Yes, that means you may have to turn the volume knob on your stereo up a notch to be as loud as some commercial releases — but at least it will sound good and not sound like a clicky, poppy. wall of constant noise
Very informative – and a bit confusing after reading some of the comments.
I don’t know how modern DAC’s work in practice, but I have certainly heard
recordings with way too many overs to be listenable.
An acoustical engineer-friend of mine had a rather sophisticated hifi preamp
once, which blinked an led every time clipping occurred on the digital input.
Listening to the debut album by The Darkness, it was on a lot of the time.
Great songs, but horrible sounding recording because of the clipping…
Interesting read. I see where mike S is coming from and if you do compress everything and make your breakdowns compressed and normalised as well as the main part of the track it can sound too loud all of the time. And even though yes this kind of production will give rise to the probable chance of more inter sample peaks i still dont see why the producer should have to worry about them because its the designers of the DAC that should sort it out. Even if a track not involved in the ‘loudness war’ i.e. a classical recording was normalised that could still contain these clippings too, granted not as much of course but normalising a whole track to 0.db is a must at the end of a track at least just so when listening to lots of songs u dont have to fiddle with the output level every 2 minutes. Yes each song is percieved louder but at least if its normalised we have a bit more constance overall. Plus if the peaks on any given track where that noticeable to the audience listener am sure they would turn their system down anyway.
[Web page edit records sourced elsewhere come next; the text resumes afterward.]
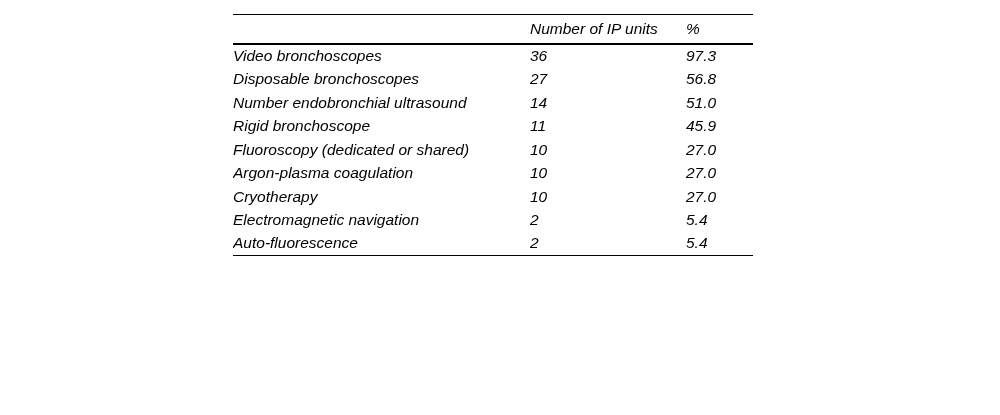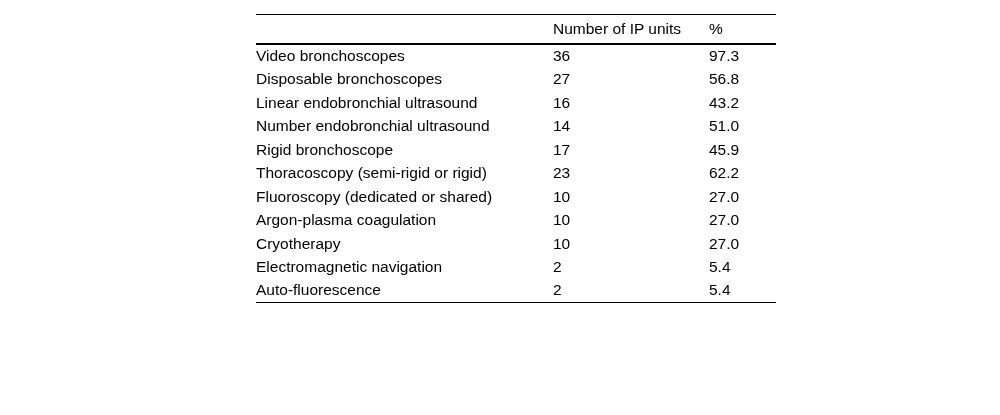"Number of IP units" .paper-table-wrap { font-style: none -> italic; left: 256px -> 233px }
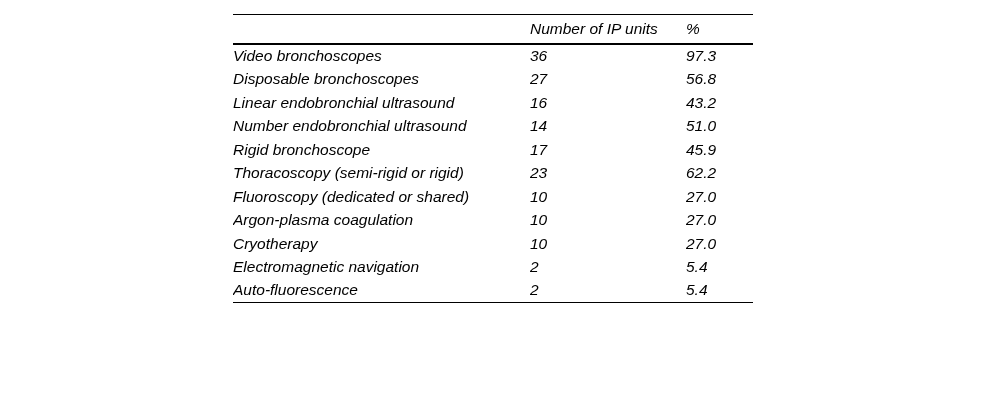"Linear endobronchial ultrasound" tr { html: <tr> <td>Linear endobronchial ultrasound</td> <td>16</td> <td>43.2</td> </tr> -> none }
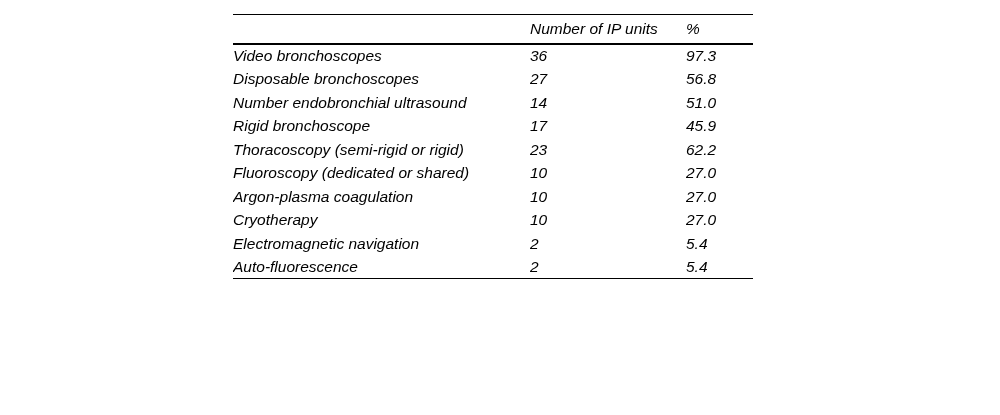"17" td.c2 { text: 17 -> 11 }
This is groundbreaking. I recorded an album on great gear, had it mastered. The whole process wasn’t ideal, but I was never happy with the final product. I always felt that there were parts in the songs that sounded “pop and click”-y….
It had to be these intersample peaks. Your example is just like my album. I continue to learn!
Thanks for your excellent explanation and Very informative post . I am little bit confusing after reading some of the comments.
I don’t know how modern DAC’s work in practice, but I have certainly heard
recordings with way too many overs to be listenable.
I am eagerly waiting for your respond.
If the “inter-sample” peak, as shown in your diagram (above), is really happening, then it is beyond the Nyquist limit frequency. In a properly designed converter, there is no such thing as an “inter-sample peak” inside of the audio bandwidth. Nyquist sees all peaks within the design band (typically around 21kHz in a 44.1kHz sample rate). If it weren’t so, you’ve just disproven Nyquist’s theory. Mr. GT.
By the way, there may be -other- design issues that cause problems with a hot signal really, really close to the maximum conversion headroom. But don’t confuse those “other issues” with “inter-sample clipping” within a Nyquist range.